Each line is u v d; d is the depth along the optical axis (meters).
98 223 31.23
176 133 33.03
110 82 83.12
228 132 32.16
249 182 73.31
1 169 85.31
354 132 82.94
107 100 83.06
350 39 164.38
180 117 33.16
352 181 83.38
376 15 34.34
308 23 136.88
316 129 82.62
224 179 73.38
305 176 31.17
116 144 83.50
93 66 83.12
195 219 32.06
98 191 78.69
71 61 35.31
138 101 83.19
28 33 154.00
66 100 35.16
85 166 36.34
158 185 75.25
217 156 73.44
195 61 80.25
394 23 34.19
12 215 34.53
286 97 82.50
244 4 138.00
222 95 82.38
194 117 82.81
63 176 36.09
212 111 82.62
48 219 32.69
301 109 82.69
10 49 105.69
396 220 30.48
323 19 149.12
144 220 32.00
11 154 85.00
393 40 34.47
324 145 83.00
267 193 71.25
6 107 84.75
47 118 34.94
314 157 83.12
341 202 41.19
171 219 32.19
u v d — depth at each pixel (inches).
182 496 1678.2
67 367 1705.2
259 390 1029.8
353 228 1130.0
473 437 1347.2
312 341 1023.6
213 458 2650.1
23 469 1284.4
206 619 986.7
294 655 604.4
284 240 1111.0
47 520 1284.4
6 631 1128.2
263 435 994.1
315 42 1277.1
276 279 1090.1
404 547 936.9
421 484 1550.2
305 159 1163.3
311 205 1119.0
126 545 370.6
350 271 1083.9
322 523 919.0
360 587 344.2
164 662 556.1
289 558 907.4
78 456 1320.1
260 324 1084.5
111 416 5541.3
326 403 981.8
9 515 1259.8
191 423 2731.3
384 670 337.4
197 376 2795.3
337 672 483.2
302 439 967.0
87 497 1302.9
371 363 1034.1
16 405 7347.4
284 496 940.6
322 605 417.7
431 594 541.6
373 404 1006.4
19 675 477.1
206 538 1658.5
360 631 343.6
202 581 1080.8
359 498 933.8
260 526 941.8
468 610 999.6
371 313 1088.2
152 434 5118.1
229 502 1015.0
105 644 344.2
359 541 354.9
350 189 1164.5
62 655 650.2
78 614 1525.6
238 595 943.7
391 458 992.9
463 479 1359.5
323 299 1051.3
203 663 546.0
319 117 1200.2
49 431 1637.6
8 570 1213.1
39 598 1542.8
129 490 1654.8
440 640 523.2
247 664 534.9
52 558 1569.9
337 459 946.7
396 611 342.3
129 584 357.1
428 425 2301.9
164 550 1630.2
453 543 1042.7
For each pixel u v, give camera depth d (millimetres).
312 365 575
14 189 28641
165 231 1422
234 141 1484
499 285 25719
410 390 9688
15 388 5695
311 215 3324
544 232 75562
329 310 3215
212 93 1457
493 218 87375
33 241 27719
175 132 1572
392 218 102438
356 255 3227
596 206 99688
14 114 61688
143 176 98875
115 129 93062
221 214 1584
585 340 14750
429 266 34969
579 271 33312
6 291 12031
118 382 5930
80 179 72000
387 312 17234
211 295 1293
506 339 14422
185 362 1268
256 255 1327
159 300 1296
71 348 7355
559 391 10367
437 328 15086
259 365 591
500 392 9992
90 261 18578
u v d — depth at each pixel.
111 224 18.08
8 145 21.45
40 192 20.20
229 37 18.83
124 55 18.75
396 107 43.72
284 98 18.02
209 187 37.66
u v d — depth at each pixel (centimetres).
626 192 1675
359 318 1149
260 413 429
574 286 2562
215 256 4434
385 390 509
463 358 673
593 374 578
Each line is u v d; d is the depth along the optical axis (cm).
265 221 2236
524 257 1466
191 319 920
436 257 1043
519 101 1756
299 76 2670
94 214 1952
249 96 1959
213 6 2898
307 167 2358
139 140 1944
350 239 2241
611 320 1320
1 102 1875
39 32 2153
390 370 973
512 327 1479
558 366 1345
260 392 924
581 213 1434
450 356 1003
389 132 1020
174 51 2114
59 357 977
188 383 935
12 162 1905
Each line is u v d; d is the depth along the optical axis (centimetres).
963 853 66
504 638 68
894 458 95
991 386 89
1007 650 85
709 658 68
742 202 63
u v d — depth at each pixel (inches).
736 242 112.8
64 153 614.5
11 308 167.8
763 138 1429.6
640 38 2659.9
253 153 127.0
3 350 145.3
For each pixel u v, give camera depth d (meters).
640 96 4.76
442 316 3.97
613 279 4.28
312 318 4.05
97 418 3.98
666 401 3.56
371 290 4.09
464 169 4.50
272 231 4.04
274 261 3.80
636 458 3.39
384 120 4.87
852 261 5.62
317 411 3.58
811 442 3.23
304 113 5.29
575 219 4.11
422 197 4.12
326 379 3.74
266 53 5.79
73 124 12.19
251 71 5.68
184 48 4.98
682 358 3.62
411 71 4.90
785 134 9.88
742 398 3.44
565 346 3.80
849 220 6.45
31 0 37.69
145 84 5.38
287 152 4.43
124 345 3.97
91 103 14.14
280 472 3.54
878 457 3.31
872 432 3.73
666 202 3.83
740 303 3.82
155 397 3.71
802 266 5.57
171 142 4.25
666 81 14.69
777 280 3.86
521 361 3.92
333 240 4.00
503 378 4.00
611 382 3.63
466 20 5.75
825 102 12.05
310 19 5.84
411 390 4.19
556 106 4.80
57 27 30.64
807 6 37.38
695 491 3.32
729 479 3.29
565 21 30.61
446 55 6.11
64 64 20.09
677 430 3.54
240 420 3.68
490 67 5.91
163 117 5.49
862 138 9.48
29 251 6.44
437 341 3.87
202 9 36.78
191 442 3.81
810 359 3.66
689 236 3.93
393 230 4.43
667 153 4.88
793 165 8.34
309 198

☆ ☆ ☆ ☆ ☆

> **WORK ITEM**: Retype, without any change, every line from the one with "695 491 3.32" to the bottom of the listing.

> **SOLUTION TO THIS EXERCISE**:
695 491 3.32
729 479 3.29
565 21 30.61
446 55 6.11
64 64 20.09
677 430 3.54
240 420 3.68
490 67 5.91
163 117 5.49
862 138 9.48
29 251 6.44
437 341 3.87
202 9 36.78
191 442 3.81
810 359 3.66
689 236 3.93
393 230 4.43
667 153 4.88
793 165 8.34
309 198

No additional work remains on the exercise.